Monday, August 29, 2005
The Von Bormann's Children By Anita Moscoso
I would love to have you come visit me and see for yourself where I spent my childhood.
I mean, for a writer like yourself…well, it would be time well spent, as you’ll see:
I grew up outside of a town where there's this small private Cemetery owned by the Von Bormann Family. The Von Bormann Family's Home is still up there overlooking the Cemetery and there's some talk about making it into a Historical Landmark.
The Local Smart Alecs started that movement. They are the types that like to go to The Clover Patch Bar and wear t-shirts with sports team logos on them and drink alcohol until they pass out.
The Blue Bloods, who do the exact same thing as the Smart Alecs only they do it in more expensive clothes would like to see the entire 100 acres shoved off the bluffs into the Straights, but you can't always get what you want...no matter what Mick Jagger says.
The Von Bormann’ s were this odd family where everyone looked alike, even the husband and wife...who in all probability were actually brother and sister and they had ' about a million kids' and it was said the kids wore really ratty, gray, ugly clothes even though the Von Bormann’ s were suppose to be Mega-Rich.
So the Von Bormann’ s kept having kids and the cemetery kept filling up until there was about 30 graves and the house fell apart little by little and the people in town saw less and less of the Von Bormann’ s until the sightings stopped all together.
The Von Bormann’ s were probably all dead the people in Town thought…though hoped was more likely what they were feeling.
Had the Von Bormann’ s been alive they’d have been way over a hundred when the stories started
It was the stories about the children that came first.
People saw these little kids wandering up and down the road leading to the Von Bormann’ s house in the middle of the night in all sorts of weather. Though, mostly they seemed to be seen more when the weather was bad.
So these people would pull over in their cars and ask the kids if they needed help and these kids would say yes and hop into the car. Then as soon as the car door slammed shut and the driver turned around to ask what on earth are you wondering around at this hour of the night they'd be gone.
Just like that.
Mrs. Woods said that once she stopped to help what she thought were two little girls walking hand in hand up that long dark road and when they got close to the car Mrs. Woods could see that the two little figures only looked liked children from a distance.
But they weren't...they were twisted and small and as Mrs. Woods would try to explain " they only looked like children, but they weren't they were just dried little husks. "
" Husks of what? "
Mrs. Woods would be asked and she would shake her head and say, " Husks, that's all. Husks."
Then the story about the Singing Lady in the cemetery started.
She was suppose to be dressed in old fashioned clothes and would wander from grave to grave singing lullabies. Once someone new to town actually talked to the Singing Lady and asked what she was she doing out there in the dark and she said, " why, I'm singing to my babies of course " and then she wandered off into the darkness.

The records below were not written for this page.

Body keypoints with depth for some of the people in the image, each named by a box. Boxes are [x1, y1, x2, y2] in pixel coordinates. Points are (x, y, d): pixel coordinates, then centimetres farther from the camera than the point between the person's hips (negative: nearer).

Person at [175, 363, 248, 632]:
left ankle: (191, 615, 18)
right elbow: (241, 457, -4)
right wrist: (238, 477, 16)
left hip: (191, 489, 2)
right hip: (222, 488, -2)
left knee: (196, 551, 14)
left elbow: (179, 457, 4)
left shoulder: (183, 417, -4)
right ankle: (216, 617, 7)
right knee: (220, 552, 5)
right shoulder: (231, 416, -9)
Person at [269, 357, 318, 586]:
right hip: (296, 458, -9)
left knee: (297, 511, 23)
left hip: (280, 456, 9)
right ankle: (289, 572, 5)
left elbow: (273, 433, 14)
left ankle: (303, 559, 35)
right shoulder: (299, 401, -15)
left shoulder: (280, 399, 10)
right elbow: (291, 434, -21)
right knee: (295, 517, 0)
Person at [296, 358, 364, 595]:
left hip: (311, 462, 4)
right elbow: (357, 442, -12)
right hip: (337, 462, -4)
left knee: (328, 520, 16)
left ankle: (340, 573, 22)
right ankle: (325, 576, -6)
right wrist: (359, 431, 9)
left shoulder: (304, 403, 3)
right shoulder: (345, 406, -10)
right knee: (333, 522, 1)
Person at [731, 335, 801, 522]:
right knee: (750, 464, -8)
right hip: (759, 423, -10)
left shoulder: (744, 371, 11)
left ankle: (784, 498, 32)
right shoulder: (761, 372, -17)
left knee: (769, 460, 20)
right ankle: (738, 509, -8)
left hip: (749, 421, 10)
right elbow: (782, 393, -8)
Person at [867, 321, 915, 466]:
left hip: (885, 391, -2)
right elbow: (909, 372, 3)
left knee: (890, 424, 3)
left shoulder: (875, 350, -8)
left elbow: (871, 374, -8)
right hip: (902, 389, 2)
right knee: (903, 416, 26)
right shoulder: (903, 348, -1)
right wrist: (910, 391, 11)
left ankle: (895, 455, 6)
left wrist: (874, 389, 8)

Then a few years ago the Blue Bloods got their wish...sort of.
We had this massive rainstorm hit our town, which had started off as a massive blizzard, and we were nearly buried alive in all the snow and ice. Then something called the Pineapple Express tore in off the Pacific and the entire mess turned to water and instead of snow it rained.

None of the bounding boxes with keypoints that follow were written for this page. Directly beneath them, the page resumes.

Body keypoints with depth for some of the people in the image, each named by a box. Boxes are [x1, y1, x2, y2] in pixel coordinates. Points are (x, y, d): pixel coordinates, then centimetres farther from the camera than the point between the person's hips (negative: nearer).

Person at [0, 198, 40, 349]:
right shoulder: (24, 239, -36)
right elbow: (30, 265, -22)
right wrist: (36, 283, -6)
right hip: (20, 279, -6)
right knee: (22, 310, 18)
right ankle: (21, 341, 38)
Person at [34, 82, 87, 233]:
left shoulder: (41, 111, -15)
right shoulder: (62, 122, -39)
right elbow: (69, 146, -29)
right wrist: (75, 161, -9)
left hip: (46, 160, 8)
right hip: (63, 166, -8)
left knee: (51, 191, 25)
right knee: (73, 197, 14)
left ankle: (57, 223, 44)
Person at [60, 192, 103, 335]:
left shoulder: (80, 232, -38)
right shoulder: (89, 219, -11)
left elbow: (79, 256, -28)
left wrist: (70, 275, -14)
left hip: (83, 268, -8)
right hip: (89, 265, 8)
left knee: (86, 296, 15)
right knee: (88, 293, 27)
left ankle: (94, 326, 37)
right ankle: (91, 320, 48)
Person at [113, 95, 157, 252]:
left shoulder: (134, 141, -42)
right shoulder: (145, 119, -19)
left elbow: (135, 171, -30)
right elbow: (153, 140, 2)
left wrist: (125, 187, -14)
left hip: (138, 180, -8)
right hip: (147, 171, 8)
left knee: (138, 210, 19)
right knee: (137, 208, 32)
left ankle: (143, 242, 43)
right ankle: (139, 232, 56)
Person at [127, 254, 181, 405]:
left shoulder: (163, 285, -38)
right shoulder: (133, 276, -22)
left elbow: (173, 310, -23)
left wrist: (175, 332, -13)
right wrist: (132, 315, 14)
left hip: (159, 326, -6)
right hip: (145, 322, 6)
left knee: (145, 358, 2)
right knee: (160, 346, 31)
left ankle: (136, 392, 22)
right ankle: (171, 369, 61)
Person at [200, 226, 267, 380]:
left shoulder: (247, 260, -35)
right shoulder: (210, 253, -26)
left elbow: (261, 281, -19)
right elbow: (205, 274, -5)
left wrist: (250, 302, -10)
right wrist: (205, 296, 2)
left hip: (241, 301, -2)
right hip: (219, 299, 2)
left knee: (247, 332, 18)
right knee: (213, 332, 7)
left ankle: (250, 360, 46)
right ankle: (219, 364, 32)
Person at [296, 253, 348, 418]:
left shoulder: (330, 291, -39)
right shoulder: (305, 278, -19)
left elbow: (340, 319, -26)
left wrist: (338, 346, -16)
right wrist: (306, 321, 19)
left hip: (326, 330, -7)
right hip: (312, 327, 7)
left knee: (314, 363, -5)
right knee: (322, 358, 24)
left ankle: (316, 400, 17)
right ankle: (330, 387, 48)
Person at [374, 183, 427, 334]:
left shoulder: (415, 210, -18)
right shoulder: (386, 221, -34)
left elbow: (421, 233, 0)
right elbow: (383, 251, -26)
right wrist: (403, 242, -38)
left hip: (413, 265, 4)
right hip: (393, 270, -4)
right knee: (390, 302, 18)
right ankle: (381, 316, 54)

And it rained and rained and rained.
Sometime during the storm part of the cliff that the Von Bormann’ s House stood on slid straight into the Straights and took part of the cemetery up there with it.

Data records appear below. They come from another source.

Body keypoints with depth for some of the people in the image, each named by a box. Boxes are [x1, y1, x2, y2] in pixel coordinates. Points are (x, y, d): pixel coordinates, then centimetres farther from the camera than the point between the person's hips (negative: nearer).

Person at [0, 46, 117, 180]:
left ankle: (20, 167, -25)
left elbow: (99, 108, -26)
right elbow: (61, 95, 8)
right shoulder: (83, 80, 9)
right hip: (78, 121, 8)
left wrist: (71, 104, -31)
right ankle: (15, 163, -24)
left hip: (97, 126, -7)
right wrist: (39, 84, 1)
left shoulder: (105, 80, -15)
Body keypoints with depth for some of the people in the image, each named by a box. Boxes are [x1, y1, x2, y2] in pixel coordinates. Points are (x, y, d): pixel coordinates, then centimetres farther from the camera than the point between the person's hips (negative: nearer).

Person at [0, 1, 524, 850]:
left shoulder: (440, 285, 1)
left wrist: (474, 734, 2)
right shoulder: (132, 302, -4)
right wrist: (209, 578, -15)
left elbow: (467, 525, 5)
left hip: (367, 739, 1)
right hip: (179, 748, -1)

Coffins and body parts in all sorts of stages of decay started to wash up alone the shoreline.
My Dad was one of the half dozen that went up there to check and see what the state of the rest of the cemetery and the house was in.
The Von Bormann’ s House only looked abandoned. My Dad was convinced someone was watching them from that house ' lots of someones ' he told me ' that house was full of eyes.
Then they made their way carefully to the place where the cemetery was and they saw row after row of sleeping lambs and baby angels and little marble bibles with that prayer little kids say ' now I lay me down to sleep' carved into them.
I'm not sure who noticed the names first, but they started to go from stone to stone and familiar names started to come up...one after the other.
All had once been residents of the Town and later of the Town's Cemetery.
Now they were up here buried under children's tombstones.
" Oh God, " someone said, " it's them, it's Mrs. Von Bormann’ s Babies. "
They were you see...they had become Mrs. Von Bormann’ s babies.
This was Mrs. Von Bormann’ s nursery.
The Cemetery.
It probably always had been where her ‘babies’ came from.
Later these people from the Health Department found more of Von Bormann’ s Babies up at the Von Bormann’ s house. They were in the sitting rooms reading books and comics in front of cold dusty fireplaces and in a spider-webbed schoolroom with a blackboard and the ABC's printed on it in colored chalk.
They held stuffed toys and had ribbons in their hair and some were even sitting on a swinging bench in the backyard.
Corpses.
Mrs. Von Bormann’ s babies.
And to this day no one knows how they got up there.
So if you come to visit me soon (and I hope you do) all I can say is watch out for those kids on the road and if you hear singing coming from the cemetery I suggest you run, not walk away as fast as you can.